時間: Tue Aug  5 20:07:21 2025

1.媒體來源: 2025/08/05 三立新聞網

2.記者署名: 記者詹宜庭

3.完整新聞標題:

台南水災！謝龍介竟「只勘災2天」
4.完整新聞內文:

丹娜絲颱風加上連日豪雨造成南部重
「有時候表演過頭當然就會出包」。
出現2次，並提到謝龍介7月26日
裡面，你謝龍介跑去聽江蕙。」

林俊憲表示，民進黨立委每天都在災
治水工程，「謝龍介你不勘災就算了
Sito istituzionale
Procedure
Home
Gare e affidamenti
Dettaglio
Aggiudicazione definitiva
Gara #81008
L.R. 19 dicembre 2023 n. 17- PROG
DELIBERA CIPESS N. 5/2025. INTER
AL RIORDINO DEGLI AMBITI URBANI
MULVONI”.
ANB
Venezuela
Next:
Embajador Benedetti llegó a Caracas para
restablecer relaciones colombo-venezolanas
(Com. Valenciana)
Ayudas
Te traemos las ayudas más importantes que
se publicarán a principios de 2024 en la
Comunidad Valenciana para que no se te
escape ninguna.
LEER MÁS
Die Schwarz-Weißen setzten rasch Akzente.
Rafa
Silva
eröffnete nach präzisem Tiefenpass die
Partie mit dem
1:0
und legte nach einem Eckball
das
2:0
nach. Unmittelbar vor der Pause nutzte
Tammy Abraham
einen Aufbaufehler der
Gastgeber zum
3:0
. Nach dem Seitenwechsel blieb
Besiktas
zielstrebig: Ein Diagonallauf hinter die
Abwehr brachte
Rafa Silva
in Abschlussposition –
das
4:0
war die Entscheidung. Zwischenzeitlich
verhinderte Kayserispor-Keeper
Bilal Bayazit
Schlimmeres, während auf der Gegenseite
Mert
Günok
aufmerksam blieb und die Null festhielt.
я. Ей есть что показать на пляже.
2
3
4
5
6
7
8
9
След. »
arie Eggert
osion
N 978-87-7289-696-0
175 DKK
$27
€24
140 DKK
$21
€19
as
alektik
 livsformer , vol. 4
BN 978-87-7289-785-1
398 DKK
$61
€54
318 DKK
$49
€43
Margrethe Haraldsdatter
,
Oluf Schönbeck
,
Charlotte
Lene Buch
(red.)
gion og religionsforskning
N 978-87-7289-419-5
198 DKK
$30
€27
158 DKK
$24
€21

════════

■ Try it ■
The line containing "Bilal Bayazit" and every line after it, up to and including the last line of the records, should be reproduced exactly, with nothing else.

■ Completed exercise ■
Bilal Bayazit
Schlimmeres, während auf der Gegenseite
Mert
Günok
aufmerksam blieb und die Null festhielt.
я. Ей есть что показать на пляже.
2
3
4
5
6
7
8
9
След. »
arie Eggert
osion
N 978-87-7289-696-0
175 DKK
$27
€24
140 DKK
$21
€19
as
alektik
 livsformer , vol. 4
BN 978-87-7289-785-1
398 DKK
$61
€54
318 DKK
$49
€43
Margrethe Haraldsdatter
,
Oluf Schönbeck
,
Charlotte
Lene Buch
(red.)
gion og religionsforskning
N 978-87-7289-419-5
198 DKK
$30
€27
158 DKK
$24
€21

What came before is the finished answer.